The instructions are not detailed.  I expect you to think and to use good judgement.

Only insert code where you see # YOUR CODE HERE.  

Please restart your notebook and run it from top to bottom before submitting.

In [None]:
import numpy as np
import pandas as pd
import matplotlib.pyplot as plt
import seaborn as sns

In [None]:
sns.set()
sns.set_context('notebook')
sns.set_style('whitegrid')

### Define and plot a function

Function f is our example function.  From the plot below you can see that 5.5 is about the input value that gives the minimum of the function (at least when considering inputs between 0 and 10).

In [None]:
def f(x):
    return (x - 5)**2 + 3*np.sin(2*x)

In [None]:
xs = np.linspace(0, 10, 100)
ys = f(xs)
plt.plot(xs, ys);

### Problem 1.  Write a function that gives the derivative of function f.

Use the analytic (exact) method.  Create the function by first figuring out the derivative of f(x) using calculus.

Remember that the derivative of sin(x) is cos(x)

In [None]:
def df(x):
    # YOUR CODE HERE

In [None]:
print(f'df/dx (0.5): {df(0.5):0.4g}')
print(f'df/dx (0.3): {df(0.3):0.4g}')

### Problem 2. Using df(), plot the derivative of f.

Use the array xs that was defined earlier.  

In [None]:
# YOUR CODE HERE

### Problem 3.  Write a function that gives the derivative of _any_ function

Use the numerical method.  Use a 2-sided approximation.

In [None]:
def deriv(f, h=1e-5):
    # YOUR CODE HERE

In [None]:
print(f'df/dx (0.5): {deriv(f)(0.5):0.3g}')
print(f'df/dx (0.3): {deriv(f)(0.3):0.3g}')

### Problem 4. Using functions deriv() and f(), plot the derivative of f.

Use the array xs that was defined earlier.  

In [None]:
# YOUR CODE HERE

### Problem 5.  Compare the analytic and numerical versions of the derivative of function f().
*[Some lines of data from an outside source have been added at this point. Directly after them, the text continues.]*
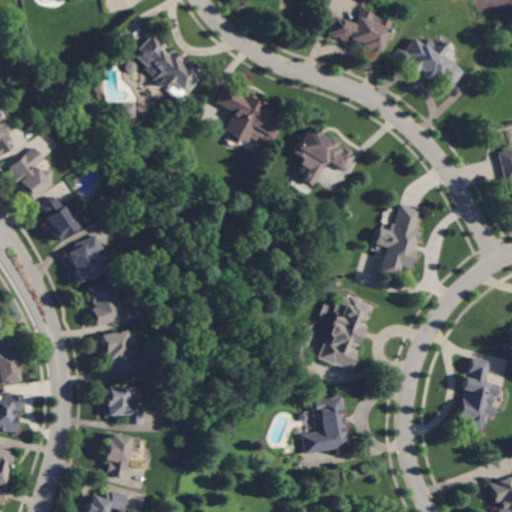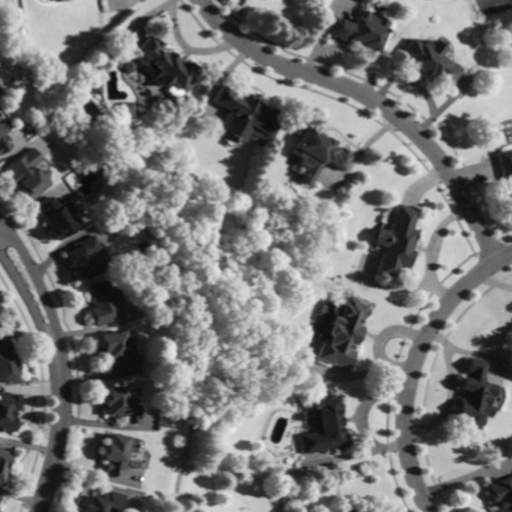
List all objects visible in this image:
building: (358, 29)
building: (359, 30)
building: (429, 60)
building: (430, 61)
building: (162, 64)
building: (165, 65)
building: (129, 66)
road: (375, 100)
building: (122, 108)
building: (123, 109)
building: (248, 114)
building: (246, 116)
building: (3, 137)
building: (3, 138)
building: (318, 151)
building: (316, 153)
building: (505, 165)
building: (506, 169)
building: (27, 173)
building: (28, 174)
building: (55, 216)
building: (55, 218)
building: (395, 239)
building: (397, 242)
road: (426, 245)
building: (80, 258)
building: (83, 259)
road: (494, 282)
building: (99, 301)
building: (100, 303)
building: (340, 332)
building: (342, 333)
building: (113, 349)
building: (114, 349)
road: (469, 353)
building: (6, 359)
building: (6, 362)
road: (415, 365)
road: (59, 368)
building: (473, 394)
building: (474, 395)
road: (447, 397)
building: (120, 403)
building: (120, 404)
building: (8, 410)
building: (9, 412)
building: (301, 417)
building: (323, 424)
building: (325, 427)
building: (116, 452)
building: (117, 453)
building: (3, 462)
building: (3, 464)
building: (500, 493)
building: (501, 494)
building: (102, 501)
building: (104, 503)
building: (351, 510)
building: (356, 510)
Plot the analytic derivative and the numerical derivative.

Use functions f(), df(), and deriv() to create the data for the plot.

In [None]:
# YOUR CODE HERE

### Problem 6.  Repeat problem 5, but this time use a value of 0.5 for parameter h of function deriv().
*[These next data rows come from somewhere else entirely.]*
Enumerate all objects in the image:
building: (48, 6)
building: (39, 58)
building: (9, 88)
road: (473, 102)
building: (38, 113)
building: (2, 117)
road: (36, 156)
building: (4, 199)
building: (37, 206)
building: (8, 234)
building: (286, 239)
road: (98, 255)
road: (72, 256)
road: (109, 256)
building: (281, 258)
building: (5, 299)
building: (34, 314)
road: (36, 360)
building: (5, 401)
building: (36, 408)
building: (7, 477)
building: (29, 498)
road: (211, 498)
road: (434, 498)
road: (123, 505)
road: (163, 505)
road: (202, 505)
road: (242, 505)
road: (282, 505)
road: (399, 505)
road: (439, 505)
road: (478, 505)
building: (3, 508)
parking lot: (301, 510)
The goal is to see the impact of a change in h.

In [None]:
# YOUR CODE HERE

### Problem 7.  Define a function to perform gradient descent.
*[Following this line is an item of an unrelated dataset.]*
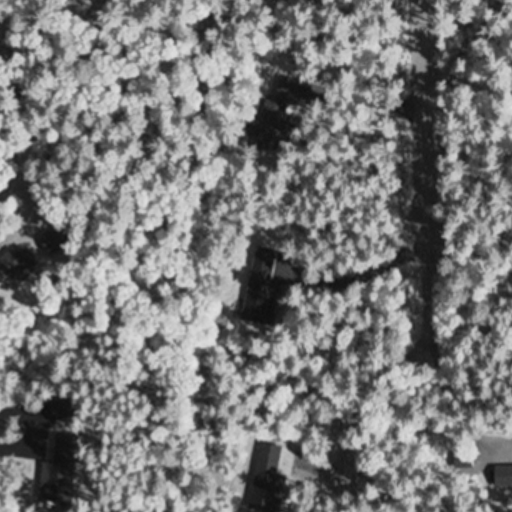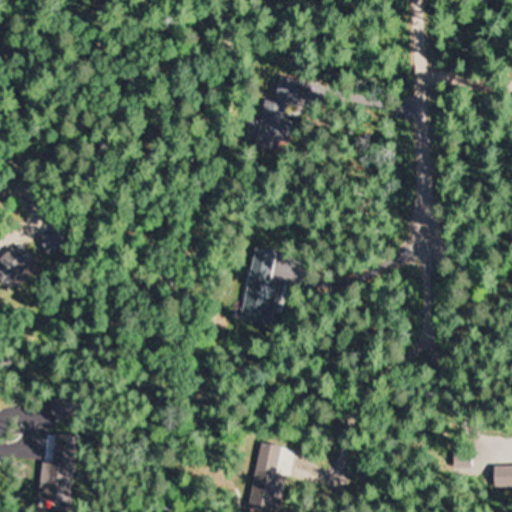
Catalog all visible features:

Here we will use a numeric approach.  Use your function deriv() in your code.

Add code only where shown with # YOUR CODE HERE.

Your code will be contain a loop that iterates max_iterations times.

Don't forget your return statement.

In [None]:
def argmin(f, learning_rate=0.1, max_iterations=1000, random_state=0):
    
    """ Find the argmin of function f using gradient descent.  
    Start at a random point between 0 and 1.
    """
    
    # start at a random point between 0 and 1
    np.random.seed(random_state)
    x = np.random.rand()
    
    # YOUR CODE HERE

Test argmin()



In [None]:
x = argmin(f)

In [None]:
print(f'x: {x:0.3g}, f(x): {f(x):0.3g}')

Plot function f, and draw a vertical line at value x.  The red line shows the input that argmin() computed, and should ideally be the input that gives the minimum value of f().

In [None]:
ys = f(xs)
plt.plot(xs, ys)
plt.axvline(x, color='red');

Try again, with a smaller learning rate.

In [None]:
x = argmin(f, learning_rate=0.0001)

ys = f(xs)
plt.plot(xs, ys)
plt.axvline(x, color='red');

Try again, with a larger learning rate.

In [None]:
x = argmin(f, learning_rate=0.2)

ys = f(xs)
plt.plot(xs, ys)
plt.axvline(x, color='red');

Try again, with an even larger learning rate.

In [None]:
x = argmin(f, learning_rate=0.5)

ys = f(xs)
plt.plot(xs, ys)
plt.axvline(x, color='red');

### Problem 8.  Summary

Write a paragraph or two about what you learned from derivatives and gradient descent from this notebook.

Be thoughtful.  Collect your ideas before writing.

*Replace this text with your thoughts.*